Die sieben Interviews wurden 2015 geführt und im April 2016 aktualisiert; das Interview mit der Brasilianerin Camila Moreno führte Brand im März 2016 angesichts der sich überschlagenden Ereignisse im Land komplett neu. Dieses Gespräch zu Brasiliens Staatskrise liest sich tatsächlich wie ein spannender Politkrimi. Moreno, die vor allem zu Landfragen forscht, dröselt detailliert das Komplott um das Amtsenthebungsverfahren von Präsidentin Rousseff auf und zeigt, wie die Antikorruptionskampagne Lava Jato die größte Krise in der Geschichte der Republik verursacht, weil sie zeigt, dass „fast die ganze politische Klasse darin involviert ist“ (S. 53). Hochinteressant auch ihre Einschätzung zur Rolle der Agrarindustrie, die von den Regierungen der brasilianischen Arbeiterpartei (PT) stets bedingungslos unterstützt wurde. Die Vertreter dieser Branche würden sich selbst als «Protein-Industrie», als Nahrungsversorger für die Welt bezeichnen, etwa mit dem Slogan «Soja und Mais in Hühner zu verwandeln»: „Während wir das als Extraktivismus’ bezeichnen (…), ist die Branche viel weiter. Sie schafft ein Narrativ und sucht ihren Platz als Schlüsselbranche in der globalisierten Ökonomie des 21. Jahrhunderts“ (S. 61).
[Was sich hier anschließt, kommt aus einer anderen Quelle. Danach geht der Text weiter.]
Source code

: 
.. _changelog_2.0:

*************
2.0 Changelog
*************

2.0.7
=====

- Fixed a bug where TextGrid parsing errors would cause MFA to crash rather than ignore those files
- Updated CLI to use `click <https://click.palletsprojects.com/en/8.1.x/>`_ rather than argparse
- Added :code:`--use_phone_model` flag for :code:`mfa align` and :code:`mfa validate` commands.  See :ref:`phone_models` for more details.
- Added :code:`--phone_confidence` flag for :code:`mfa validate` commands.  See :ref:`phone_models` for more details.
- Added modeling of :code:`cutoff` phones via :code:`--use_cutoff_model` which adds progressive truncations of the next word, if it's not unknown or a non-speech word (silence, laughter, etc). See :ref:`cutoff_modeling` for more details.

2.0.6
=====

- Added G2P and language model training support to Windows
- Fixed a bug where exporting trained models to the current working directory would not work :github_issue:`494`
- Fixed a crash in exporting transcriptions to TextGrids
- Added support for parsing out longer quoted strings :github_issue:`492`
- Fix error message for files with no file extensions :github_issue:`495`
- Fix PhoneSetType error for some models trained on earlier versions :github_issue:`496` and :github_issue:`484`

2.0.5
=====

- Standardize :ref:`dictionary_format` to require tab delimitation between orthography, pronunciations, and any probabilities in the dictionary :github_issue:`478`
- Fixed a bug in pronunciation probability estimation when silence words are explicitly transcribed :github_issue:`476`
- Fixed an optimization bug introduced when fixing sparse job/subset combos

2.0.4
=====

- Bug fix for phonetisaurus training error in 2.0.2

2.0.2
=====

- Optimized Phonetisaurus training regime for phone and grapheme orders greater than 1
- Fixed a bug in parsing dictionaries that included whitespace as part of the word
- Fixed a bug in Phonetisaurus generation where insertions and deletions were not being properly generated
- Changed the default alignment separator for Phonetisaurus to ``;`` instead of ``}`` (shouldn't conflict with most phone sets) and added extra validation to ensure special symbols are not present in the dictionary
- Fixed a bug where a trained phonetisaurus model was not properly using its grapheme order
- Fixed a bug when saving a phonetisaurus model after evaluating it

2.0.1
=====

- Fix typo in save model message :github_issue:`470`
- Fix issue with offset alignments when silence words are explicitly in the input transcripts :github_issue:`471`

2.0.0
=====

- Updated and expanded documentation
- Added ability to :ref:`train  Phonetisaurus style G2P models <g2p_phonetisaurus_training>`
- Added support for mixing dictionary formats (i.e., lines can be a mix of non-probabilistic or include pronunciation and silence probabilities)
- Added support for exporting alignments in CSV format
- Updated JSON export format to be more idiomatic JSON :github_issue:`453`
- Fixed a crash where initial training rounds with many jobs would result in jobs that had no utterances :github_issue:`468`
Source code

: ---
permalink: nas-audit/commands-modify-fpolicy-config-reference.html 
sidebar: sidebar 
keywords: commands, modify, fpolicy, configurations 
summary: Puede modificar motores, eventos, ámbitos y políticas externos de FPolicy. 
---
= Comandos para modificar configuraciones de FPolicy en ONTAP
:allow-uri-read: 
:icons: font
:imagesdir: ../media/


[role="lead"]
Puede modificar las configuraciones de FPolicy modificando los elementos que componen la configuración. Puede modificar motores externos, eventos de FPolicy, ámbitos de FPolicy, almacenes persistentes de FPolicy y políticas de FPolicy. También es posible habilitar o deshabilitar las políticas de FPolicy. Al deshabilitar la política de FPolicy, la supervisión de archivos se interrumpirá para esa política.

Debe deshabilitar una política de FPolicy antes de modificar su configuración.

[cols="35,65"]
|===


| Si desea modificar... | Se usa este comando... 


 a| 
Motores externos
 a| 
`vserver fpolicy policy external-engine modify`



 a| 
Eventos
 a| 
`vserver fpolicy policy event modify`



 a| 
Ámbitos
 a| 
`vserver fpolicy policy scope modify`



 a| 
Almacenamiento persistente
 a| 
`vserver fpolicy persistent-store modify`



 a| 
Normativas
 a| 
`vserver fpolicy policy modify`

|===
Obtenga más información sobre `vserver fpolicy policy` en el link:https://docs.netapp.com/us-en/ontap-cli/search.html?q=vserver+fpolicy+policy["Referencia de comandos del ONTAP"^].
Auch wenn die meisten Beiträge ernüchternde Einschätzungen abgeben, zeigen sich auch vage Hoffnungsschimmer: Auf die Frage, was von linken Erfahrungen bleibt, meint Ex-FSLN-Mitglied Mónica Baltodano (bezüglich Nicaragua): «Auf der politischen Ebene erleben wir einen Rollback. Es bleibt aber aus meiner Sicht die tief verankerte Überzeugung, eine Art sandinistische Ethik (…). Es gibt die Erfahrung, dass es einen anderen Weg geben kann, beispielsweise die Wirtschaft anders zu organisieren» (S. 77). Dies sieht Edgardo Lander für den Chavismus ähnlich, die ersten Jahre gingen einher «mit einem enorm gestiegenen Selbstbewusstsein, mit der Wiedergewinnung der Würde (…), mit der Schaffung sozialer Netzwerke, (…) solidarischer Zusammenschlüsse. Und das in einem Land, das keine Tradition der Selbstorganisation hatte. Diese Erfahrung lebt und bleibt» (S. 88).
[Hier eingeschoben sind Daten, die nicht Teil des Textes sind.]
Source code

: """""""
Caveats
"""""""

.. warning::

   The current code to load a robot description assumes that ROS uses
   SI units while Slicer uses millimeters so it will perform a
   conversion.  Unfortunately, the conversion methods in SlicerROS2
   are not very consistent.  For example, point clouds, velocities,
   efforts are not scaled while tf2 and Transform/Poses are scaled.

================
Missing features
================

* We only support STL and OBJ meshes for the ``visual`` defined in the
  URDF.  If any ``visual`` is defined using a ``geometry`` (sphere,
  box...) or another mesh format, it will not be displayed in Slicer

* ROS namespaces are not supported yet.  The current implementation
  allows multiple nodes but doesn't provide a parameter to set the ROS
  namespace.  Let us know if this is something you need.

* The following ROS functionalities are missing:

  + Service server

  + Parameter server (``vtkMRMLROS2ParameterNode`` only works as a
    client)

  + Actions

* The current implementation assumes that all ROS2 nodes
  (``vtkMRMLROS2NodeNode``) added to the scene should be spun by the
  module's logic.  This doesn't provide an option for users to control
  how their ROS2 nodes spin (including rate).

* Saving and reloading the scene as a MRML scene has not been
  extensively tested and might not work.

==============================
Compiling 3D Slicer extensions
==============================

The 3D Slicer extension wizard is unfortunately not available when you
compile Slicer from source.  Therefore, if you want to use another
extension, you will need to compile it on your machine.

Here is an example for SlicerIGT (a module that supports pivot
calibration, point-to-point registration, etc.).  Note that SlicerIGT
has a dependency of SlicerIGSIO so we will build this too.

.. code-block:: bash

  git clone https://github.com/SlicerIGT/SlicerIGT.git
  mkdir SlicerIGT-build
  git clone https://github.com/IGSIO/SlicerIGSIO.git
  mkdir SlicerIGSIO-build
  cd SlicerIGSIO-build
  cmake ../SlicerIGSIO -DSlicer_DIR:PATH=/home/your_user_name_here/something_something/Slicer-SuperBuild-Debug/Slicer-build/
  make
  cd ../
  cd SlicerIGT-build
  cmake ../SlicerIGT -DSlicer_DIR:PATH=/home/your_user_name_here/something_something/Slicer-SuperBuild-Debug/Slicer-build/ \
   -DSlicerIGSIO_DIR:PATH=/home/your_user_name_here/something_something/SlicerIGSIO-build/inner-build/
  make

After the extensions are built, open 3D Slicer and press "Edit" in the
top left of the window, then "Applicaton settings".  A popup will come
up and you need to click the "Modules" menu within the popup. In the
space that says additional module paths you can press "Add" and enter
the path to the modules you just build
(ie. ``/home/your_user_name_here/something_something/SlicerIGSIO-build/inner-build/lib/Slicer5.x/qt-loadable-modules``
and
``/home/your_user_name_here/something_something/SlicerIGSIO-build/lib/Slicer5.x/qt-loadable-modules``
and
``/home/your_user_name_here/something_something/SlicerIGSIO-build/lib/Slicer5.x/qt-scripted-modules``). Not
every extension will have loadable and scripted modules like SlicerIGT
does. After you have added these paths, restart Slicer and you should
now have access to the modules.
Insgesamt resümiert der Band auf gut lesbare Art und Weise die hausgemachten, strukturellen und externen Probleme der progressiven Regierungen Lateinamerikas sowie die Herausforderungen, denen eine – parteipolitische wie außerparlamentarische – Linke in Lateinamerika gegenübersteht. Ausführliche Literaturangaben für eine vertiefende Analyse runden das Ganze ab.